Yönettiği ilk film olduğunu söyleyen Erdem Yener, “Bu Alper Kul’un daha önce yazdığı ve sahnelenmiş bir tiyatro oyunuydu. Ben okuduğumda çok etkilenmiştim ve film olsun istedim. Yapımcılığını yapmak istedim ama filmi kucağımda buldum. Alper’in ailesinin bir otogar geçmişi var ve karşılaştığı olaylarla kısmen kurgu bir dünya yaratmış oldu. Film duygu olarak çok rahatsız edici ama böyle hayatlar var. Acaba Alper yazdı ben yönettim diye güldürmemiz mi beklendi diye düşündüm. Biz çekerken hiç eğlenmedik. Bütün teknik ekip çok iyi iş çıkardı” dedi.
‘SENARYOYA SADIK KALDIK’
Çok iyi bir ekiple çalıştıklarını belirten Yener, “Filmin ismi için birçok alternatif vardı. Alper oyunun sonunu Barselona’da yazmış ve dosyanın adını da ‘Barselo’ yazarak kaydetmiş. Bu da benim çok hoşuma gitti. Filmi 18 günde tamamladık. Tiyatro oyunundaki senaryoya sadık kaldık. Biz böyle insanlar değiliz ama böyle insanları anlatabilecek insanlarız” diye konuştu.
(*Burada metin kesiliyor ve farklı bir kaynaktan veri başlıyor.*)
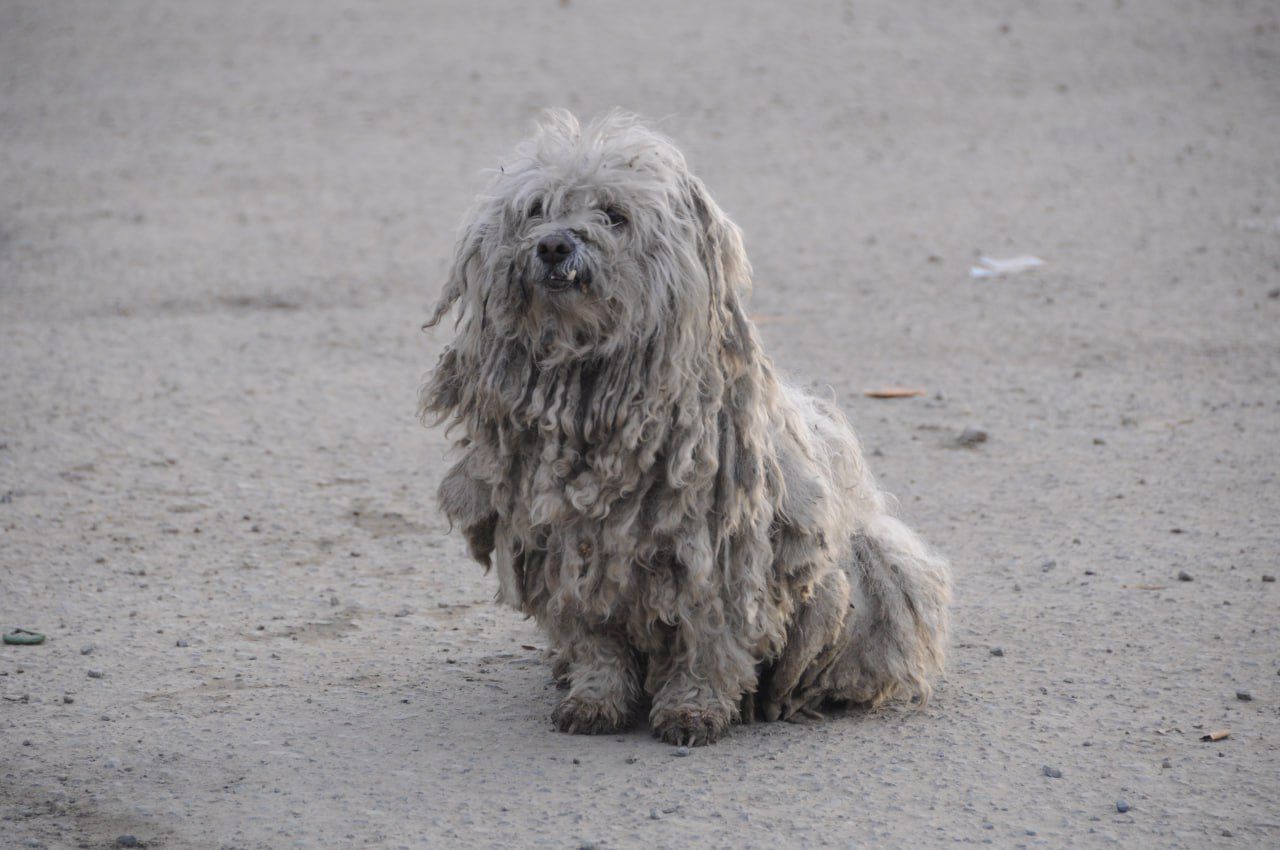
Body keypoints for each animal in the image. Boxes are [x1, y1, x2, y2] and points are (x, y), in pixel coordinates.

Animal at [419, 111, 952, 742]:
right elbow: (594, 640)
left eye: (613, 215)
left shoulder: (719, 558)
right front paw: (594, 699)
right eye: (536, 209)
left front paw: (693, 708)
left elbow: (710, 642)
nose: (554, 245)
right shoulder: (565, 549)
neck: (594, 397)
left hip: (868, 569)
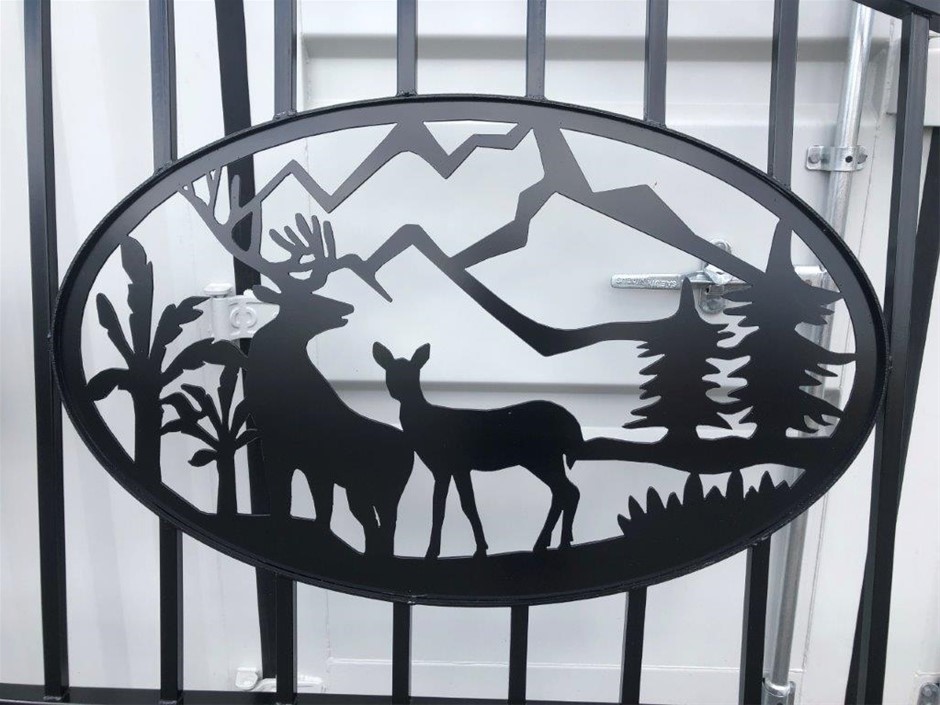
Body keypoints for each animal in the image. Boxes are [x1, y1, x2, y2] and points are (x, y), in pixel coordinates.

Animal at [180, 170, 413, 555]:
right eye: (303, 299)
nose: (345, 307)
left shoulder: (303, 457)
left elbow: (305, 508)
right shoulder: (289, 454)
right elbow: (304, 509)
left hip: (382, 490)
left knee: (386, 529)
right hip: (363, 490)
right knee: (374, 530)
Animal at [373, 342, 584, 559]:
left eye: (414, 372)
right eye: (390, 370)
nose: (399, 390)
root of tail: (572, 423)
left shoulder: (447, 465)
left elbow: (444, 507)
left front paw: (433, 552)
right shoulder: (456, 468)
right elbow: (463, 505)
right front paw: (479, 548)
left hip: (542, 457)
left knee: (567, 491)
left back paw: (554, 543)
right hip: (548, 458)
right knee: (565, 492)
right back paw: (555, 542)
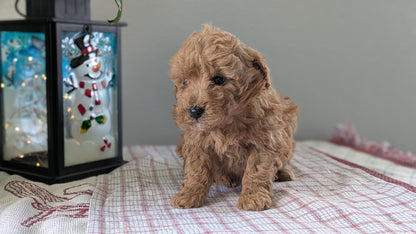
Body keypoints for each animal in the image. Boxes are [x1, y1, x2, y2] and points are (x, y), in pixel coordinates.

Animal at [167, 24, 298, 211]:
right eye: (185, 82)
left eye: (219, 79)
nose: (194, 111)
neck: (227, 121)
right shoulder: (197, 142)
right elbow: (196, 170)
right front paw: (189, 195)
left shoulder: (265, 139)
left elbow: (257, 170)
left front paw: (253, 198)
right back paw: (224, 179)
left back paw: (282, 173)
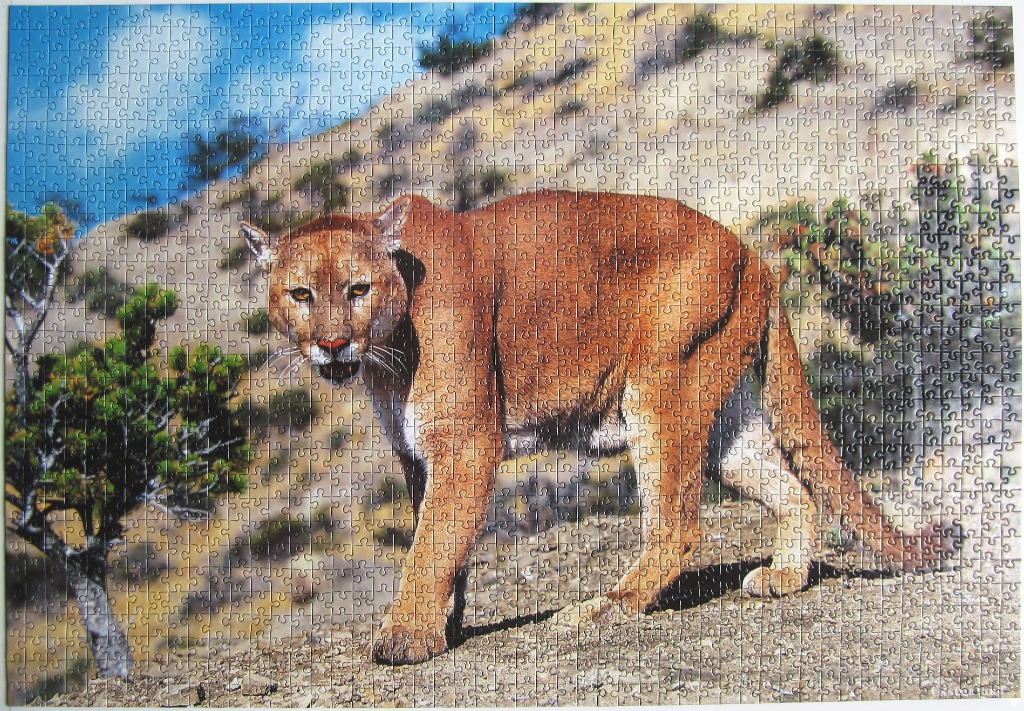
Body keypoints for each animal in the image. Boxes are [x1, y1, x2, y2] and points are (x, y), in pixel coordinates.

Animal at [242, 189, 960, 665]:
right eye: (301, 294)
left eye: (357, 288)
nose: (332, 344)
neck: (386, 353)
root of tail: (755, 256)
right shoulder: (416, 455)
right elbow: (441, 541)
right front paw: (441, 623)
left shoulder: (464, 444)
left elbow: (432, 544)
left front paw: (407, 635)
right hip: (722, 414)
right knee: (794, 488)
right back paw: (783, 577)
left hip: (659, 389)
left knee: (677, 525)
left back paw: (602, 606)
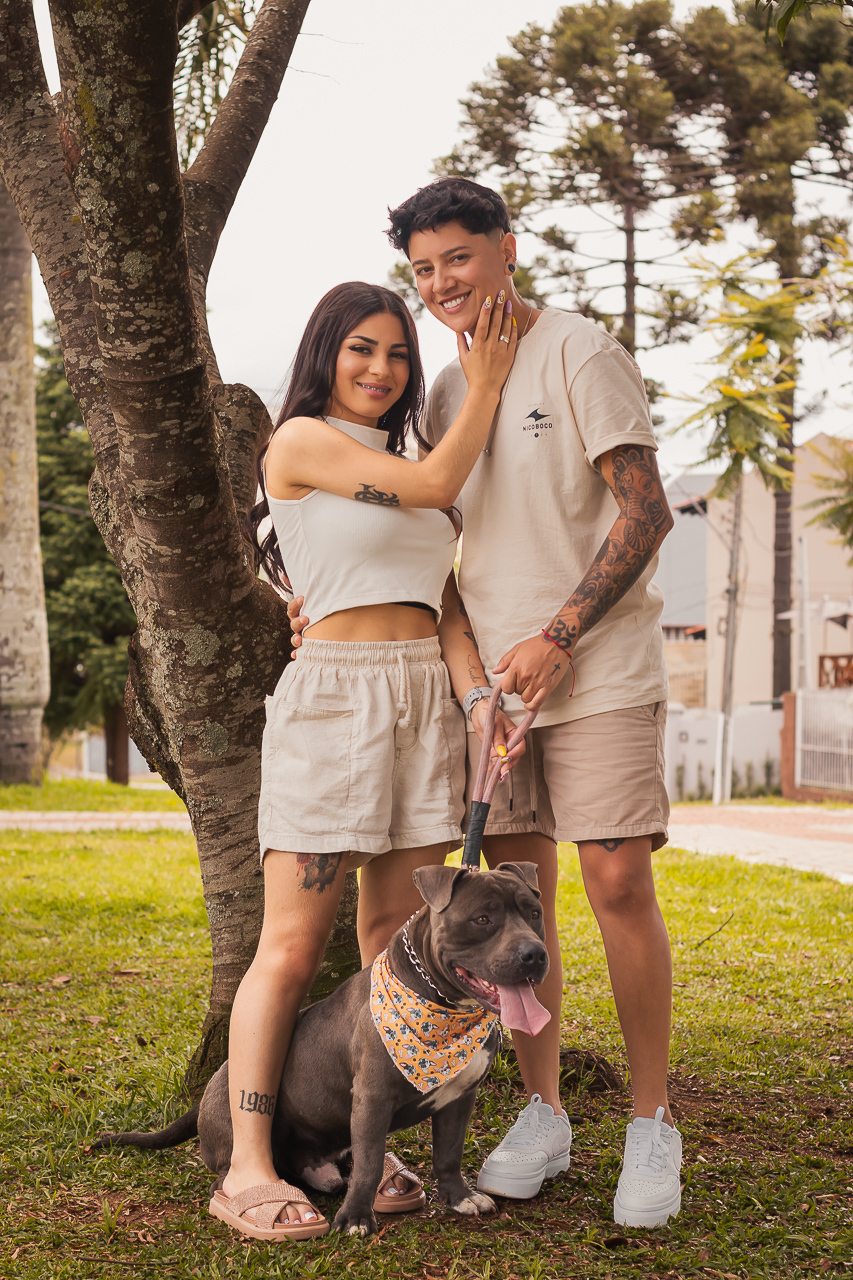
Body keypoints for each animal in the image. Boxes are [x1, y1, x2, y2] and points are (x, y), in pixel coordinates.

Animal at [96, 862, 550, 1236]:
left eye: (534, 913)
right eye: (482, 919)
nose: (534, 954)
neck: (441, 1005)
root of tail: (207, 1092)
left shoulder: (459, 1097)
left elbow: (449, 1153)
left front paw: (459, 1198)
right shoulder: (372, 1098)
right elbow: (370, 1163)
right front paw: (356, 1219)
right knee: (226, 1177)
Söyleşide seyirciler arasındaki filmin senaristi Alper Kul, “Çok daha ağır bir konuydu aslında bu. Esenler Otogarı’nda çalıştım bir süre ve bunlar şahit olduğum konular. Yani bu hikayenin büyük bir kısmı gerçek. Ben filmi izlerken küfürlerden rahatsız oldum ama bunlar gerçek. İnsanlık biraz kötü ve ben de bunu olduğu gibi aktarmak istedim. Yazılma amacı rahatsız etmekti zaten” dedi.
Filmin başrol oyuncularından Ahmet Varlı, oynadığı karakterin kötü olduğunu söyleyerek, “Beni bütün filmde mutlu eden izleyiciye bir katarsis fırsatı vermek. Sanatın bir sorumluluğu bu. Hep iyiden anlatmakla olmuyor. Biraz da buradan anlatmak gerekiyor. Hitler’in bile çocukluğunu izlesek üzülüyoruz ta ki büyüyüp eylemleri gerçekleştirene kadar. Kötülük dünyanın en bencilce şeyi. Bu anlatının bir parçası olduğum için, ekiple çalıştığım için çok mutluyum” diye konuştu.
Filmde canlandırdığı karakterle ilgili konuşan Naz Çağla Irmak, “Oynadığım karakter hayatta kaldı mı kalmadı mı ben de bilmiyorum. Oyuncu olarak arada oynamaya çalıştım” dedi.
Oynadığı karakterin kötü bir insan olduğunu söyleyen Bora Karakul da bu tür insanların hayatta var olduğunu söyledi.